Try it — Somewhere below is a line with "822 667 1.66" and, later, a line with "457 391 0.75"; repeat those two lines and all the lines between them, exactly as they are.

[Given data — start]

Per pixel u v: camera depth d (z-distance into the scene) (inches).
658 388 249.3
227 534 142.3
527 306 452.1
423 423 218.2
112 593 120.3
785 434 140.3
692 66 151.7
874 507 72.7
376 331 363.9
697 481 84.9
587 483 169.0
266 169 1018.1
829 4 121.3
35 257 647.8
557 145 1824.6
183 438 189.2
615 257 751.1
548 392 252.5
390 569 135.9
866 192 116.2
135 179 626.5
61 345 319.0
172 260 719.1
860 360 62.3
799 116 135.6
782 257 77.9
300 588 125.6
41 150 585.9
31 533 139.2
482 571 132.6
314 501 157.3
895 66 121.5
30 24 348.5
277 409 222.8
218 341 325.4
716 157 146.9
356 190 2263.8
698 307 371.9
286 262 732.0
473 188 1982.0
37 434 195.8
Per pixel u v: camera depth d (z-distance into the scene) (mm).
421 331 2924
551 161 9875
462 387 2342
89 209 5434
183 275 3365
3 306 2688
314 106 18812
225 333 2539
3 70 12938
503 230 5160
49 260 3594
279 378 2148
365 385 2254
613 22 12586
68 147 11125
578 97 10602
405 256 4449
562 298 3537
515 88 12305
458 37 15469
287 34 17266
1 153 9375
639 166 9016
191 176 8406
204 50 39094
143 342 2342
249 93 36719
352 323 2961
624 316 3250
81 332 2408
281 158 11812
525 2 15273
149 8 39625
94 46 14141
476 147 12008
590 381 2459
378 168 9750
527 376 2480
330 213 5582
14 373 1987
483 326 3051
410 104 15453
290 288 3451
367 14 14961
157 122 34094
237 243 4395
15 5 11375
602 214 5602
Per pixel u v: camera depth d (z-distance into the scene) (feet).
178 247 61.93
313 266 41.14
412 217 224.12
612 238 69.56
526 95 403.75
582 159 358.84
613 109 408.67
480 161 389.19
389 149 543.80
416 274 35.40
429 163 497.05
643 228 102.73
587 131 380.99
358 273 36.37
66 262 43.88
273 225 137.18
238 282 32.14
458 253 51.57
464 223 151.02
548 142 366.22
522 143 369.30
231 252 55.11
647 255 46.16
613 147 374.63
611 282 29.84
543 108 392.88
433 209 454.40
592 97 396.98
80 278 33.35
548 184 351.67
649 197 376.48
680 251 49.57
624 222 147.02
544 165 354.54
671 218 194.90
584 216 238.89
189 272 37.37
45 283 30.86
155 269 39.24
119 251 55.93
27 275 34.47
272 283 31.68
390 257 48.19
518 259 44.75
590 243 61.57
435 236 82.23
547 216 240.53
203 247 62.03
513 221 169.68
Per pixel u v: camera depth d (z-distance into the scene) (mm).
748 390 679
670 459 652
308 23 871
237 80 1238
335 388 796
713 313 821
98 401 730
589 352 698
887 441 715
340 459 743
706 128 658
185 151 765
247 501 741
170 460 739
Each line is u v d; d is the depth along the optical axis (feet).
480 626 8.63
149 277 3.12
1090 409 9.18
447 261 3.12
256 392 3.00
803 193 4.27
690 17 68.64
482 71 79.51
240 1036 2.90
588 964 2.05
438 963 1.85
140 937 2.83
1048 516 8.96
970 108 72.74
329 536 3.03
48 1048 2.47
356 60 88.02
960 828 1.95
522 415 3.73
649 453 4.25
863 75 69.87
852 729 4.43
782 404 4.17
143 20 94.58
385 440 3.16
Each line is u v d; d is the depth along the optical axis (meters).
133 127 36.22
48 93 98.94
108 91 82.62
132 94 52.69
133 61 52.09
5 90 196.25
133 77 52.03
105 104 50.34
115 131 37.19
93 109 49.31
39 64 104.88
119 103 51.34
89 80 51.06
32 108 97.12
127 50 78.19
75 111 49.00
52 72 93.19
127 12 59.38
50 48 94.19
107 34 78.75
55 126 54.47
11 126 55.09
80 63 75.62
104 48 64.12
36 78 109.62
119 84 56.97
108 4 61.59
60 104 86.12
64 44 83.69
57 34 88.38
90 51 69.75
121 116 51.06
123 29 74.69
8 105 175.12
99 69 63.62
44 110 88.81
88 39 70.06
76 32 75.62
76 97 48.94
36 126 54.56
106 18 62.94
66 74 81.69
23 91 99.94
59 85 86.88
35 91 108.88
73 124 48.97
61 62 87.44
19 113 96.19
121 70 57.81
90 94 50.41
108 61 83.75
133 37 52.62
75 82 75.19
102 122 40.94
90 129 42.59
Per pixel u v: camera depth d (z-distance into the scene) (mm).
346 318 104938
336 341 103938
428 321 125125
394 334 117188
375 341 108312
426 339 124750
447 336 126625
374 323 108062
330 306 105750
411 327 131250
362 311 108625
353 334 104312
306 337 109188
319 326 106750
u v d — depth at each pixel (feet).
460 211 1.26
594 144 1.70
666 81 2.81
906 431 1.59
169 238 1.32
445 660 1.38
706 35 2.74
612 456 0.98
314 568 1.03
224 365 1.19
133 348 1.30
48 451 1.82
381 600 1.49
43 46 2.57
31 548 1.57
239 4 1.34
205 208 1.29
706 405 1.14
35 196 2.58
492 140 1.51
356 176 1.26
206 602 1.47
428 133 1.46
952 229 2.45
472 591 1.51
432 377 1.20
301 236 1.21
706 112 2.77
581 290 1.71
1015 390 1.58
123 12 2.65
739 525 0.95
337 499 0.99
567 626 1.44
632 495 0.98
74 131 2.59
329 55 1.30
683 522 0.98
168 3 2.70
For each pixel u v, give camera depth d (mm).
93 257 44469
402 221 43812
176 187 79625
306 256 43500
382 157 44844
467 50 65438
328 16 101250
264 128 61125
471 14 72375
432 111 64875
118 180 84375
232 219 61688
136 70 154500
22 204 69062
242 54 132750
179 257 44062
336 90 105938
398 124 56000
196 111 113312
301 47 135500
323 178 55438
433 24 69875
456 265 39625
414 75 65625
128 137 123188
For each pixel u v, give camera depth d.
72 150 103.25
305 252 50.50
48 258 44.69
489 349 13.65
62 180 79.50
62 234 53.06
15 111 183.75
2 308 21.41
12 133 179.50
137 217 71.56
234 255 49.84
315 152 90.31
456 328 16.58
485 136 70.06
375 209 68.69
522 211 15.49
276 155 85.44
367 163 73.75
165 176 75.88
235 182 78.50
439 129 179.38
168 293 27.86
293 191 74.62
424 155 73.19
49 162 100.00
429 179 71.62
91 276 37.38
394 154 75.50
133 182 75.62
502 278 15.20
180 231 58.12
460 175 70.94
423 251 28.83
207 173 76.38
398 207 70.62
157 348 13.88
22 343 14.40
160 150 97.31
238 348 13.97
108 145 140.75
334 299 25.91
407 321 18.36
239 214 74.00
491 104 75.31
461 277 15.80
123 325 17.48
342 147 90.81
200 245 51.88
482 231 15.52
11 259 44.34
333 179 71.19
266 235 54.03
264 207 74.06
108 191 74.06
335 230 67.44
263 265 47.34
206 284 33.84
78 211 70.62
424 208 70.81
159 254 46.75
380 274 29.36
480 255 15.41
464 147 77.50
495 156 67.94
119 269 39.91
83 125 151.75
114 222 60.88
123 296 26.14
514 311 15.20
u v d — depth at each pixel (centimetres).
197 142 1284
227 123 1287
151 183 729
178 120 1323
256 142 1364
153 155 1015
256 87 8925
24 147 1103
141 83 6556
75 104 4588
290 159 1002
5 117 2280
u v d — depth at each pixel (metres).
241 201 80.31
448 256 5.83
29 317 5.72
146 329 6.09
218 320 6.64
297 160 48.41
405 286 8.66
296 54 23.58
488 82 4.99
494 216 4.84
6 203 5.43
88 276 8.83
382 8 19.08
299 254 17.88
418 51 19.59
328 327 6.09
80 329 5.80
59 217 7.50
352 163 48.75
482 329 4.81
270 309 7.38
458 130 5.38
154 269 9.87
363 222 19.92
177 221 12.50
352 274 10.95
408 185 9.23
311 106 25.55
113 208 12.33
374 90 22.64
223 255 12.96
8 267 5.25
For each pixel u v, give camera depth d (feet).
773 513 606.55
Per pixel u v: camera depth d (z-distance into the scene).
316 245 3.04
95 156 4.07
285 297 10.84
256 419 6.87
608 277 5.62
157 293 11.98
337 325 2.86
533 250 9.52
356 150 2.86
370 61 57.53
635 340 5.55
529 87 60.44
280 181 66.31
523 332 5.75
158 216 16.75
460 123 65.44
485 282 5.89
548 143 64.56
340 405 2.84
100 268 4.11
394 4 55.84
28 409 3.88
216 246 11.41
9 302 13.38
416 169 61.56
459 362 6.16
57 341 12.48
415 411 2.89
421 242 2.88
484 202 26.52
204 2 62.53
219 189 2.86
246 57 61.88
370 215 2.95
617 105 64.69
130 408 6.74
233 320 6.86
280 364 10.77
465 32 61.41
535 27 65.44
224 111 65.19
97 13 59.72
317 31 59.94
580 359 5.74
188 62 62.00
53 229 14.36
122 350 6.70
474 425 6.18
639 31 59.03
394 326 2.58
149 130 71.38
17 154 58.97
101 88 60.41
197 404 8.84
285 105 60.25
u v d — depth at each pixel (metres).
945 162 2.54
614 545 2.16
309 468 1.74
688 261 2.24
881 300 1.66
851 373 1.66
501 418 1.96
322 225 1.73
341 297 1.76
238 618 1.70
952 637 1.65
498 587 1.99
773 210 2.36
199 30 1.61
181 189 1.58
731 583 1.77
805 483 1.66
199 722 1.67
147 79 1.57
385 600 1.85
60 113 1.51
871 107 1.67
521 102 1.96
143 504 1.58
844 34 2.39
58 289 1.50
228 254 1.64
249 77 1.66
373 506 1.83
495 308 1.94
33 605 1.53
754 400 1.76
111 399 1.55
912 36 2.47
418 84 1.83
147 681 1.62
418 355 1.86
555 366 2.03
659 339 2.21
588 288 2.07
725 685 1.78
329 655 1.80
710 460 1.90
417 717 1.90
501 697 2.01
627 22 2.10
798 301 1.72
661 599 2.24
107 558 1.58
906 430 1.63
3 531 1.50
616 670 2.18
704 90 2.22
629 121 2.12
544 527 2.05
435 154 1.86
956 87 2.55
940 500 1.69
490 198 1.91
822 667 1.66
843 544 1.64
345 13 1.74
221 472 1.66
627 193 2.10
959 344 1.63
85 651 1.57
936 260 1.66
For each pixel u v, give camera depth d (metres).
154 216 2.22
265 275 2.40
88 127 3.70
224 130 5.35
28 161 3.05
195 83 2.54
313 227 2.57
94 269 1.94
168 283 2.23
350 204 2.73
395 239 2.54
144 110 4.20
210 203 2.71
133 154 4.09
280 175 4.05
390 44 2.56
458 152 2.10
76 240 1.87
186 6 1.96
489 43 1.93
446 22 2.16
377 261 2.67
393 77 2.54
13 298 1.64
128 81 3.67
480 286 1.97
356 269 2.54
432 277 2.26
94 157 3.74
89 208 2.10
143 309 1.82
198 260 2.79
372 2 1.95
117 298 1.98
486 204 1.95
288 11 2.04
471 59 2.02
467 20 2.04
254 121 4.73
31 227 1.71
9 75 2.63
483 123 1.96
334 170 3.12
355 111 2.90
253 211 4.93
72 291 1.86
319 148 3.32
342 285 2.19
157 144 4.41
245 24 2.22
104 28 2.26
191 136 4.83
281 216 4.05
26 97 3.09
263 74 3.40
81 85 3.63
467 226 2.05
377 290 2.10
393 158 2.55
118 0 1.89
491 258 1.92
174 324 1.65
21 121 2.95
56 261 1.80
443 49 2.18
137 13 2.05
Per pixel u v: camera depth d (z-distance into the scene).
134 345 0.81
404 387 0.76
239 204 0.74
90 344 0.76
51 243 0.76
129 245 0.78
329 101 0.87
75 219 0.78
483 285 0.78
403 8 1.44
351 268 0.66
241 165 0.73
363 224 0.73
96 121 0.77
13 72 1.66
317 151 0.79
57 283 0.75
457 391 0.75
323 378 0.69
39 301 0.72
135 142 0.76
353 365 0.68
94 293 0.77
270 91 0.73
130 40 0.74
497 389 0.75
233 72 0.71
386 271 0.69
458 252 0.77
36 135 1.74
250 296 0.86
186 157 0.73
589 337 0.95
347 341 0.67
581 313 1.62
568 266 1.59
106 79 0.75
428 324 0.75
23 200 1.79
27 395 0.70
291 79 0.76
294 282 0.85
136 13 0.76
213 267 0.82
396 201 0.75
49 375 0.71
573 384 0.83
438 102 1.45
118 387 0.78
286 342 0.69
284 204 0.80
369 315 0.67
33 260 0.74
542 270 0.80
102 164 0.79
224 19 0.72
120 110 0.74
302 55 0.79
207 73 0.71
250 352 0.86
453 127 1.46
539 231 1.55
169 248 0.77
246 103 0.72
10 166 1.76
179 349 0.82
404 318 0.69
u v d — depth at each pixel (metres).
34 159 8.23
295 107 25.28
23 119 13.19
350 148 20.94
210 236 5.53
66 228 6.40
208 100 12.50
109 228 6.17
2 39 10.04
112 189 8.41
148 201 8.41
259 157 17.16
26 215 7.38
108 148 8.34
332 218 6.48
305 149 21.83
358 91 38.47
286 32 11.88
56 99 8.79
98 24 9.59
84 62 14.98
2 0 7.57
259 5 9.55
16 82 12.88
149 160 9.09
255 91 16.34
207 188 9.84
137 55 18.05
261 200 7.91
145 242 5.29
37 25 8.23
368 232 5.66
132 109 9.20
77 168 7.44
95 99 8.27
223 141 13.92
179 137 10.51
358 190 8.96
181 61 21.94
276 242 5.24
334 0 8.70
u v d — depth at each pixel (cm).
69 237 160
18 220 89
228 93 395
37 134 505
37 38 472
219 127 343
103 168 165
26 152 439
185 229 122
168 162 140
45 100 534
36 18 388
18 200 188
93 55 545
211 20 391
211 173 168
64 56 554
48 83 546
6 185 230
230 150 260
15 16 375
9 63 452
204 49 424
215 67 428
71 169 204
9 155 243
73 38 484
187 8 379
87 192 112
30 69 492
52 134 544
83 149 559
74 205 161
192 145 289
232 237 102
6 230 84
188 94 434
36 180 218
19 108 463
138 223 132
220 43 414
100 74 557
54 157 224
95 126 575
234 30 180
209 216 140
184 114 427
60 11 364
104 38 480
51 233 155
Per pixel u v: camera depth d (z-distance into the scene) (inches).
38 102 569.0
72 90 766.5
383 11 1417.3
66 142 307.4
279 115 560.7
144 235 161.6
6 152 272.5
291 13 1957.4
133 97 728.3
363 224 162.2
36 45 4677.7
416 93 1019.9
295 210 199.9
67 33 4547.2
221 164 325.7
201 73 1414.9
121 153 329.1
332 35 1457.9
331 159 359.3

[Given data — finish]

Answer —
822 667 1.66
843 544 1.64
345 13 1.74
221 472 1.66
627 193 2.10
959 344 1.63
85 651 1.57
936 260 1.66
For each pixel u v, give camera depth d (metres).
154 216 2.22
265 275 2.40
88 127 3.70
224 130 5.35
28 161 3.05
195 83 2.54
313 227 2.57
94 269 1.94
168 283 2.23
350 204 2.73
395 239 2.54
144 110 4.20
210 203 2.71
133 154 4.09
280 175 4.05
390 44 2.56
458 152 2.10
76 240 1.87
186 6 1.96
489 43 1.93
446 22 2.16
377 261 2.67
393 77 2.54
13 298 1.64
128 81 3.67
480 286 1.97
356 269 2.54
432 277 2.26
94 157 3.74
89 208 2.10
143 309 1.82
198 260 2.79
372 2 1.95
117 298 1.98
486 204 1.95
288 11 2.04
471 59 2.02
467 20 2.04
254 121 4.73
31 227 1.71
9 75 2.63
483 123 1.96
334 170 3.12
355 111 2.90
253 211 4.93
72 291 1.86
319 148 3.32
342 285 2.19
157 144 4.41
245 24 2.22
104 28 2.26
191 136 4.83
281 216 4.05
26 97 3.09
263 74 3.40
81 85 3.63
467 226 2.05
377 290 2.10
393 158 2.55
118 0 1.89
491 258 1.92
174 324 1.65
21 121 2.95
56 261 1.80
443 49 2.18
137 13 2.05
Per pixel u v: camera depth d (z-distance into the scene).
134 345 0.81
404 387 0.76
239 204 0.74
90 344 0.76
51 243 0.76
129 245 0.78
329 101 0.87
75 219 0.78
483 285 0.78
403 8 1.44
351 268 0.66
241 165 0.73
363 224 0.73
96 121 0.77
13 72 1.66
317 151 0.79
57 283 0.75
457 391 0.75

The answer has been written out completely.